I need some help.  I have a collection of Sun clients all in the same
domain.  One of the machines is in another physical building, and thus is
not on the same broadcast net.  When I run ypbind on this client, it
hangs.  How do I make use of YP in this situation.  I cannot seem to even
make this machine a slave server and pull in the maps using "ypinit -s
master_server" on the client machine.

Herb Barad	[Signal & Image Processing Laboratory]
		[Electrical Engineering Dept. - Tulane Univ.]
INTERNET:	barad@bourbon.ee.tulane.edu
USENET:		barad@bourbon.uucp

David.Maynard@K.GP.CS.CMU.EDU (01/28/90)

> I need some help.  I have a collection of Sun clients all in the same
> domain.  One of the machines is in another physical building, and thus is
> not on the same broadcast net.  When I run ypbind on this client, it
> hangs.  How do I make use of YP in this situation.  I cannot seem to even
> make this machine a slave server and pull in the maps using "ypinit -s
> master_server" on the client machine.

A partial solution is to do a 'ypset <server_ip_addr>' immediately after
starting ypbind.  The appropriate lines in /etc/rc.local (for SunOS 3.5)
are:

if [ -f /etc/ypbind ]; then
        /etc/ypbind; (echo -n ' ypbind')			>/dev/console
fi
# Force yp server to 128.2.XXX.XXX (broadcasts won't work across gateway)
if [ -f /usr/etc/yp/ypset ]; then
        /usr/etc/yp/ypset 128.2.XXX.XXX; (echo -n ' ypset')	>/dev/console
fi

This works as long as the gateway between the two networks stays up.  If
the client loses contact with the YP server (e.g. the gateway goes down
for a few minutes) then ypbind starts broadcasting for a new server (which
it will never find).  I wrote a custom version of ypbind that "strongly"
binds the server (i.e. it will sit and wait forever for its original
server to come back).  I only run "ypbind_stong" on non-broadcastable
clients since you lose the benefit of having multiple YP servers.

-David

aklietz@occam.ncsa.uiuc.edu (Alan Klietz) (02/12/90)

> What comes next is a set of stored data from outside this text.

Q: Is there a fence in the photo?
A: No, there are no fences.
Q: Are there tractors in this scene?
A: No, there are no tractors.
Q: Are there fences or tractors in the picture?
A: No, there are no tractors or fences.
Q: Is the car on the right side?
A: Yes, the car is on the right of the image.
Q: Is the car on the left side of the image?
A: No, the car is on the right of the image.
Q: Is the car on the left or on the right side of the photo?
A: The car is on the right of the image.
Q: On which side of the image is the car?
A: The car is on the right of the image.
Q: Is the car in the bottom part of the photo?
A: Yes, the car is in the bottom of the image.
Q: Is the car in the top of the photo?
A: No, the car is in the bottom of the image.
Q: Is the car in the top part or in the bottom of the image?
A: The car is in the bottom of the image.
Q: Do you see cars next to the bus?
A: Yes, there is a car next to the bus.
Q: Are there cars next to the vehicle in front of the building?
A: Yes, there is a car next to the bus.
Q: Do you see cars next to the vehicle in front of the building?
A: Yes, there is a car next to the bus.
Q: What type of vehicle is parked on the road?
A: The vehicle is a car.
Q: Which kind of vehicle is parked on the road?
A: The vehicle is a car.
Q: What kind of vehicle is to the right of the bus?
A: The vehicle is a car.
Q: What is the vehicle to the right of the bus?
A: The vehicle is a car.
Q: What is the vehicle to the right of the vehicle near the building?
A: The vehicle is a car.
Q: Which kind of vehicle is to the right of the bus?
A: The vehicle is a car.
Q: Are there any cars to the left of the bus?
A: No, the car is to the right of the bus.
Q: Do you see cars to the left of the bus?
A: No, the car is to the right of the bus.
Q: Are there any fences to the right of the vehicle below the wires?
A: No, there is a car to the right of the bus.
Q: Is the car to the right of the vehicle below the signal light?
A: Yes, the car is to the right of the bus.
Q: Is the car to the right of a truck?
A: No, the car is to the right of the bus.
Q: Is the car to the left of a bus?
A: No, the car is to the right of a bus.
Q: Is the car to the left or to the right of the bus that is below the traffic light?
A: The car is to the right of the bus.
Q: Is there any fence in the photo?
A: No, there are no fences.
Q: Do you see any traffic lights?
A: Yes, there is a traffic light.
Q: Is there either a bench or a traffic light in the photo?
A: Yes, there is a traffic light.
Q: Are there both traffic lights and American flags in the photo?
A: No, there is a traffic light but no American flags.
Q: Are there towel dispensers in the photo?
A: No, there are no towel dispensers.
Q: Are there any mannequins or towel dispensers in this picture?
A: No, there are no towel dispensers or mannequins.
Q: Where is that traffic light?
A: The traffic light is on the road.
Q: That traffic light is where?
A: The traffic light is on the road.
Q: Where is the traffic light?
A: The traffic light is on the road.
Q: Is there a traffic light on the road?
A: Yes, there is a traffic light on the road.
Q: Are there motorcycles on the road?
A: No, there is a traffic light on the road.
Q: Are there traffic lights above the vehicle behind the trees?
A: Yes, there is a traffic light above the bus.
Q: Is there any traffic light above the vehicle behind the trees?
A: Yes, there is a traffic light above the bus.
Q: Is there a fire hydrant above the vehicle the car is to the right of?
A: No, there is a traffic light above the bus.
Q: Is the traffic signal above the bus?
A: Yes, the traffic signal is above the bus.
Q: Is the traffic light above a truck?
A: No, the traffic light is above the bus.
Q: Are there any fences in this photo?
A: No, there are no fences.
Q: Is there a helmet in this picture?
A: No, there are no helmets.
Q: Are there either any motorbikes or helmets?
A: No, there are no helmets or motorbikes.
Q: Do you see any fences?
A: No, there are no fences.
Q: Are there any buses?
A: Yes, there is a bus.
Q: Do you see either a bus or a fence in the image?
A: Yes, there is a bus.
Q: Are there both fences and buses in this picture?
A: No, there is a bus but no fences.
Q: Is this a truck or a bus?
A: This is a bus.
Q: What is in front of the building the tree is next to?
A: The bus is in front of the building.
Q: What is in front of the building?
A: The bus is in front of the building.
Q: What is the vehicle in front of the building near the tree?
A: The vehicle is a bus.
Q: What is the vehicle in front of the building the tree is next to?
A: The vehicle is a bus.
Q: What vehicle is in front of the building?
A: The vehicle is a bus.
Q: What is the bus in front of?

In article <4557@brazos.Rice.edu> David.Maynard@K.GP.CS.CMU.EDU writes:
[about how to bind a client to a YP server on a remote subnet.]

I modified ypbind to consult a file containing a list of potential YP
servers in a manner similar to the /etc/resolv.conf file that BIND uses.
My /etc/ypserv.conf file looks like this,

domain ncsa
ypserver 128.174.23.1
ypserver 128.174.20.10

Each potential ypserver is polled.  If none is found, the first candidate
is polled again and so on round-robin.  A backoff algorithm is used to
reduce the number of polls after a given amount of time.  Works great.